UCD needs to see more of an outcry from their students. UCD management has been the definition of greedy for years now, and that sadly doesn’t look like it’ll change in the short-term. Students need to do something more radical to get their attention. In Trinity, they camped out in front of the entrance to the Book of Kells. DCU students had a large, very active protest on school grounds, online, and in the media. UCD students deserve better, and the only way President Andrew Deeks is going to pay attention to us is via more radical means than the SU sending out strongly-worded statements. We need to have large, active protests about the years of cuts to mental healthcare funding on campus, or the major amounts of money students are expected to pay this year for an educational experience we could all get off of a Wikipedia page, or so many of the other disdainful decisions that have been made by UCD management over the past ten-plus years.
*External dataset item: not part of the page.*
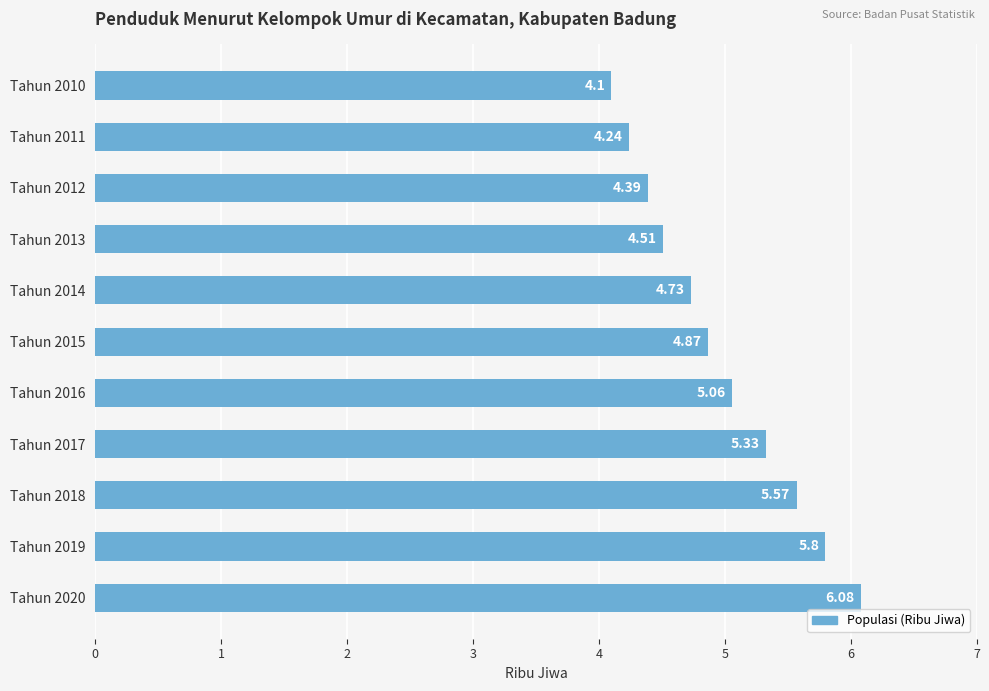

List the labels in order of value, largest first.

Tahun 2020, Tahun 2019, Tahun 2018, Tahun 2017, Tahun 2016, Tahun 2015, Tahun 2014, Tahun 2013, Tahun 2012, Tahun 2011, Tahun 2010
The SU needs to be active, and grab some sort of media spotlight, and they need to plant the groundwork for it now. They need to be actively engaging with people that will be on campus, while also taking care to have a strong, professional online presence so that those that have to sit and learn at home can feel encouraged to get involved in whatever way they can. This is the year that students in this university can take back an inkling of control from UCD management, and if it’s not done now we risk even more horrible treatment in the future.